In their book Manufacturing Consent [4], Phillips reminds us, Noam Chomsky and Edward S. Herman explain that private ownership acts as a filter between the events and their publication by the media, whose ultimate goal is to increase their profits, protect the capitalist market, shield the powers that be and sow skepticism in respect of all independent media. He also notes that « the current landscape is different from the one painted by these two authors twenty years ago. The media CEOs can now congregate in one single room : they are a total of 180 people who influence the entire range of national media ». [5]

Phillips points out that « CEOs and media owners identify with the powerful. Their idea of what makes news is determined by their cultural mindset and they share the same conception of what is newsworthy or not.

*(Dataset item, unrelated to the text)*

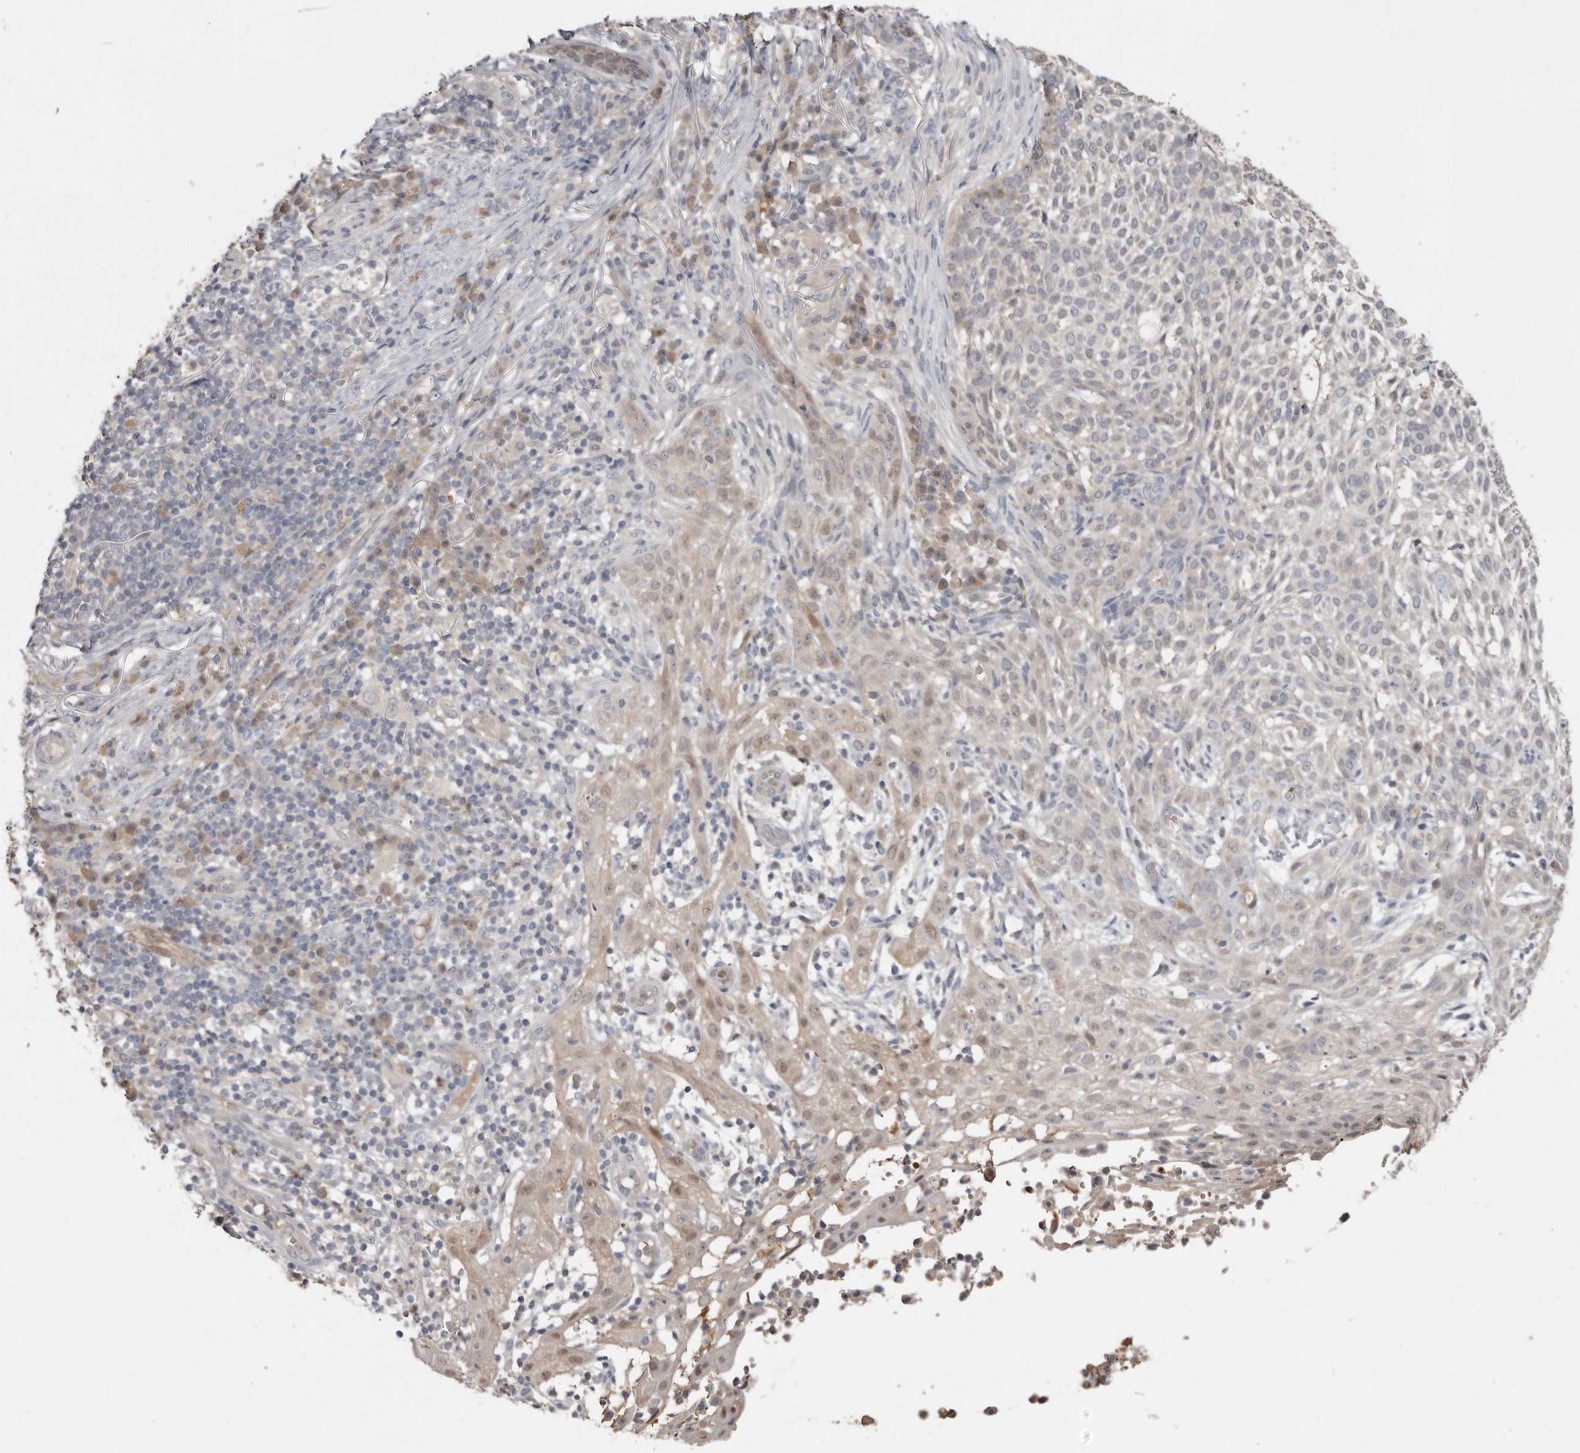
{"staining": {"intensity": "negative", "quantity": "none", "location": "none"}, "tissue": "skin cancer", "cell_type": "Tumor cells", "image_type": "cancer", "snomed": [{"axis": "morphology", "description": "Basal cell carcinoma"}, {"axis": "topography", "description": "Skin"}], "caption": "DAB immunohistochemical staining of skin cancer shows no significant expression in tumor cells.", "gene": "RBKS", "patient": {"sex": "female", "age": 64}}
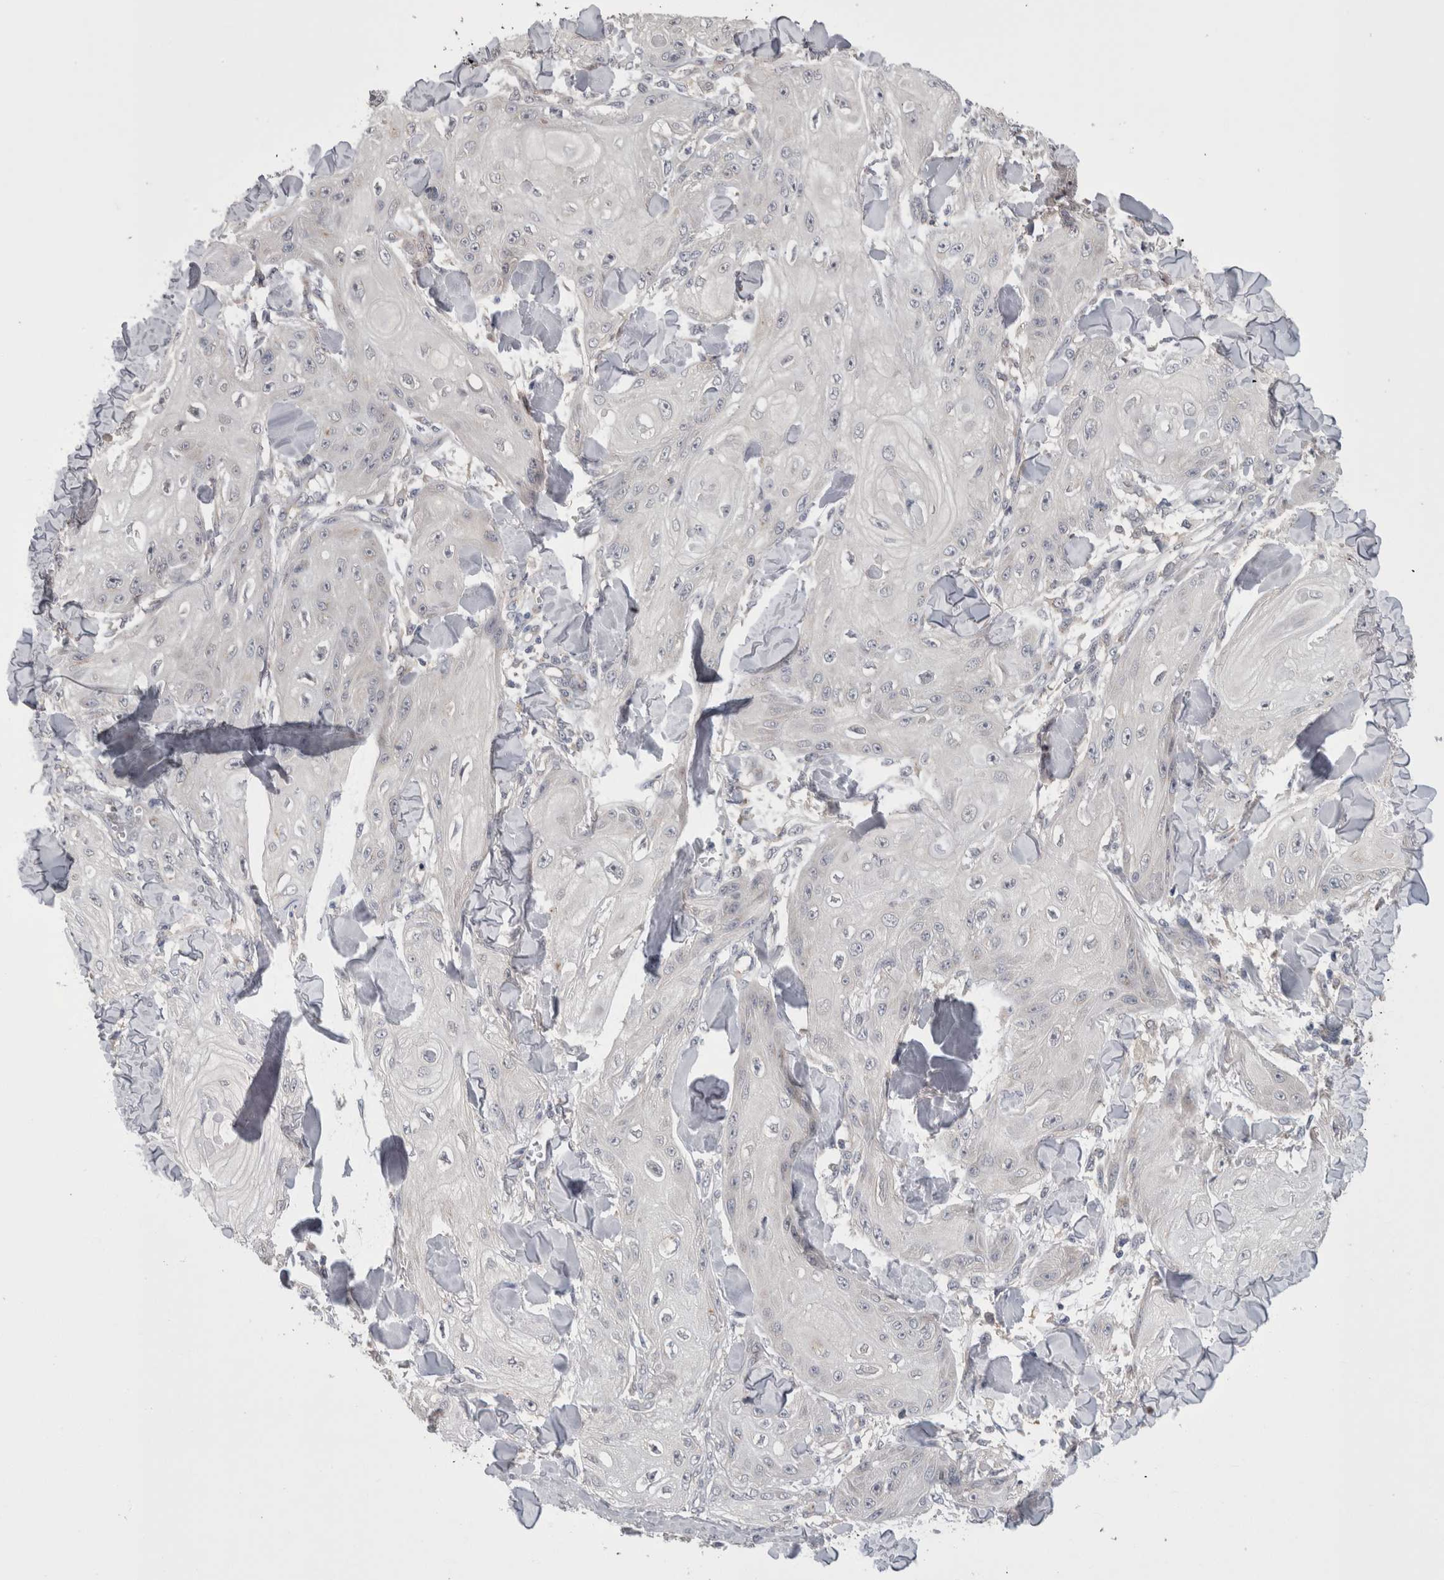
{"staining": {"intensity": "negative", "quantity": "none", "location": "none"}, "tissue": "skin cancer", "cell_type": "Tumor cells", "image_type": "cancer", "snomed": [{"axis": "morphology", "description": "Squamous cell carcinoma, NOS"}, {"axis": "topography", "description": "Skin"}], "caption": "An image of skin squamous cell carcinoma stained for a protein displays no brown staining in tumor cells.", "gene": "DCTN6", "patient": {"sex": "male", "age": 74}}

As for the journalists, they write to get their pieces published, to be heard on the radio or appear on television. If their opinions differ from those of the owners, their work will slip down the memory hole and the media doors will be closed on them forever."

See #1 News Story selected by Project Censored in 2009
Over One Million Iraqi Deaths Caused by US Occupation

[1By « big media » we mean the conglomeration of newspapers, magazines, radio stations and television channels that formed at that time the information system in the United States. Their ownership was less concentrated than it is today, but at the end of the day it was the same companies that have merged in the meantime constituting at present the ten mega-conglomerates that have melded news and information with the leisure industry, in the same way as sports magazines, film production, movie theater screening. The daily newspapers, radio stations and television channels come under the same umbrella.

[2Meeting with Peter Phillips, José Martí International Institute of Journalism, 14 May 2008; Havana, Cuba.

[3Justin Delacour, « Is there a link between the Government and the U.S. media ? », Ministry of Popular Power for Communication and Information, March 2008 ; Caracas, Venezuela.

[4Manufacturing Consent: The Political Economy of the Mass Media by Edward S. Herman and Noam Chomsky (Vintage, 1998).

[5Conference by Peter Phillips, José Martí International Institute of Journalism, 12 May 2008; La Havane, Cuba.